Today was a good day. After months of research, hundreds of phone calls, countless visits to bike shops and pestering friends with knowledge far greater than mine, I’ve ordered up all the components of the bike.

Building a bike for such a long and demanding trip hasn’t been easy. There have been a lot of different things to consider for each and every component of the bike. First, it had to be strong enough to withstand years of constant use over mixed and varied terrains. I’m under no illusion that things won’t get damaged over such a long trip but by equipping the bike with the best components within my budget from the start means I stand the best chance of minimising breakdowns.

It also had to be as lightweight as possible, the less weight, the easier the trip is going to be. This rule has also been applied to all of the kit I’m going to need for the trip, from my camping gear to my clothing. Combining lightweight with strength has been hard and compromises have had to be made in some areas but I think I’ve got the balance about right. Take the rear pannier rack, for example, I could have got one a lot lighter than I choose but whether it would have held up to the weight of the kit being placed on it was doubtful. Better to go slightly heavier and stand a better chance of avoiding breakages.
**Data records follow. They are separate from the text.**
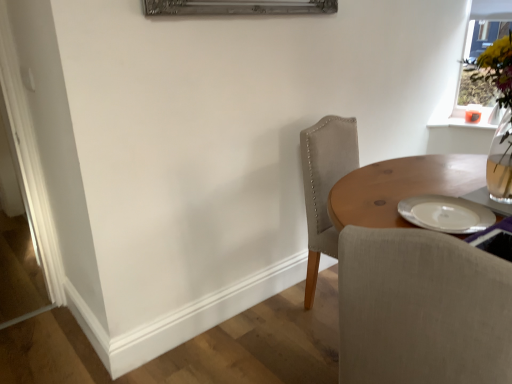
Question: In terms of height, does light gray fabric chair at center look taller or shorter compared to transparent glass vase at upper right?

Choices:
 (A) short
 (B) tall

Answer: (B)

Question: In terms of size, does light gray fabric chair at center appear bigger or smaller than transparent glass vase at upper right?

Choices:
 (A) big
 (B) small

Answer: (A)

Question: Considering the positions of light gray fabric chair at center and transparent glass vase at upper right in the image, is light gray fabric chair at center wider or thinner than transparent glass vase at upper right?

Choices:
 (A) wide
 (B) thin

Answer: (A)

Question: Is transparent glass vase at upper right wider or thinner than light gray fabric chair at center?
I also had to consider what would happen if things did break. I needed to know that, wherever I was on the trip, I stood a good chance of either being able to fix it or finding spare parts. The wheels I choose are a good example of this. Most off-the-shelf touring bikes in the UK come with a wheel size of 700cc but I would really struggle to find replacement tyres, wheels, or inner tubes to fit these outside of Europe and North America. For the most part, the rest of the world uses 26″ wheels so by fitting these, it’ll be far easier for me to find replacements anywhere on the trip. Same goes for the brakes. Disc brakes may give better performance and last longer than traditional v-brakes but just try finding a replacement set of discs in half of the countries I’ll be going through; you just won’t.

From the frame to the gear levers, every single component has taken hours of research until I’m confident that not only will everything fit together, but it will also be up to the abuse of long-distance touring. You can read more about each of the components and see exactly what I chose, along with the overall cost of the bike, by visiting the kit page above.

Now then, where has that postman got to?